If you are an urban organic gardener, the majority of your plants will probably be grown in pots or containers. You may want the containers used for growing plants in the front of your home and in the formal sitting areas to look smart and increase curb appeal. The appearance of those used for container vegetable gardening in the growing areas that are subject to less scrutiny can be a little more unconventional.
New containers do not necessarily have to be invested in when planning a container vegetable garden – anything that can hold soil can grow a plant. For many, keeping costs down and stretching the budget is one of the goals of container vegetable gardening and recycling containers can help greatly in achieving that goal.
Become a proficient urban organic gardener. Use these ideas for container choices and preparation when planting a container vegetable garden this summer.
All Types of Containers
Containers can be bought, built or recycled. Just use what you have on hand or what speaks to your inner creative self.
The only criterion is that a container should be deep and wide enough to support the roots of the intended plant. Small plants, like herbs, can grow in 6-inch deep and wide containers but larger plants will need larger containers.
Many recycle-minded gardeners use old tires and cracked 5-gallon plastic buckets as planting containers. A 3-stack of old car tires makes an ideal potato bed and a cracked bucket supports a tomato plant with ease. As long as the recycled container has not been used to hold toxic chemicals and has sufficient drainage holes in the bottom, then it can be used to grow vegetable plants.
If you want to grow larger vegetables, such as potatoes and carrots, but don’t have any items that are suitable for recycling or re-purposing, there are some excellent grow bag kits available.
Planting containers may be constructed from new or recycled lumber and customized to fit your outdoor space. Wooden planters with 2-3 tiers can be used to increase vertical growing space and may incorporate some seating.
Window boxes and hanging planters increase the amount of usable growing space for the urban organic gardener. Both of these planter types enhance the appearance of your home and make plant-care easy.

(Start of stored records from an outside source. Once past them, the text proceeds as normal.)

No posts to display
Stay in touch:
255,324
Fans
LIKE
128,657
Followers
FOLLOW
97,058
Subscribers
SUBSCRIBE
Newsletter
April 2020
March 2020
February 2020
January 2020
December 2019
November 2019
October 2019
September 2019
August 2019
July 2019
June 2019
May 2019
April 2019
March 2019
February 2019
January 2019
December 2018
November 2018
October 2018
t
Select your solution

Some Thoughts on Choosing Container Materials
There are a few things you need to consider about the material that you may decide to use for your containers.

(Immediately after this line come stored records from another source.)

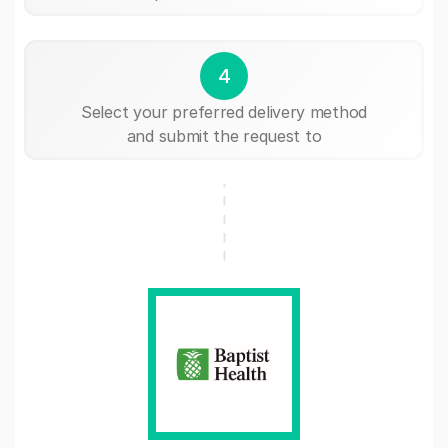
4
Select your preferred delivery method
and submit the request to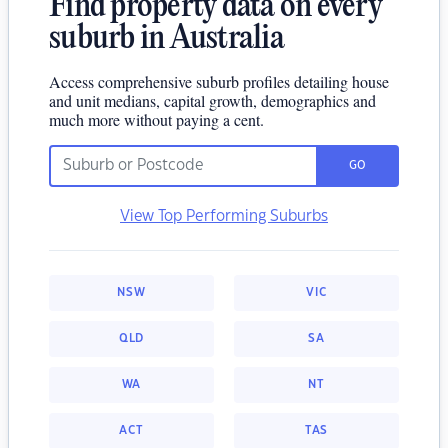
Find property data on every
suburb in Australia
Access comprehensive suburb profiles detailing house
and unit medians, capital growth, demographics and
much more without paying a cent.
GO
View Top Performing Suburbs
NSW
VIC
QLD
SA
WA
NT
ACT
TAS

Black plastic will absorb and hold heat, which is great for seed-starting but not so good for mature plants. In general, black containers will require plants to be watered more often otherwise the roots may overheat.
Terracotta containers break easily and pull moisture from the soil. They are great for growing succulents but not for growing vegetable plants. If you like the appearance of terracotta, plant your vegetables in a smaller ceramic, wood, or plastic container and then place that inside of the terracotta planter.

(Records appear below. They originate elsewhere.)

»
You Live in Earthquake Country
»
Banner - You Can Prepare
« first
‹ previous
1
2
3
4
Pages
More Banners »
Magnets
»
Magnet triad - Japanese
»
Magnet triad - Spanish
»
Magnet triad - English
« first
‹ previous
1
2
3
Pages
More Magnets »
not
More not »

Preparation of Your Containers
It is essential to start with clean containers and to make sure the container has plenty of drainage holes in the bottom to allow excess water to drain away. Otherwise, your plants may drown. At least 4 holes will be needed at the bottom of each container to ensure proper drainage.
Place coffee filters in the bottom of small containers and a sheet of newspaper in the bottom of large containers. This will prevent the potting soil from leaching out when plants are watered. On top of this place a few pebbles or some broken pottery to promote good drainage. Then add your choice of potting soil. Use a good quality potting soil that contains compost. Compost will provide instant food for plants plus continue to feed the plants during the growing season. Compost also helps prevent soil compaction.
If you are repotting plants, place them in the potting soil at the same depth they were in the original container. Finally, water the plants and add a 2-inch layer of organic mulch on top of the soil to help retain moisture.
The Best Plant Types to Grow in Containers
Vegetable plants come in dwarf varieties and are well-suited to life in a container. Dwarf varieties of plants produce the same full-sized vegetables but on smaller plants. Beans, peas, cucumbers, carrots, eggplants, peppers, and tomatoes are some popular dwarf plants that grow well in containers.
These dwarf vegetable plants also produce attractive blooms and attract pollinators, making them ideal plants for use on your patio or deck.
For the urban organic gardener, container vegetable gardening is a great way to use the available outdoor space, for growing fresh food, with minimal effort. Once the containers are planted, add water daily and enjoy the view until harvest time. Blooms, birds, butterflies, and fresh food can all be yours with a container garden.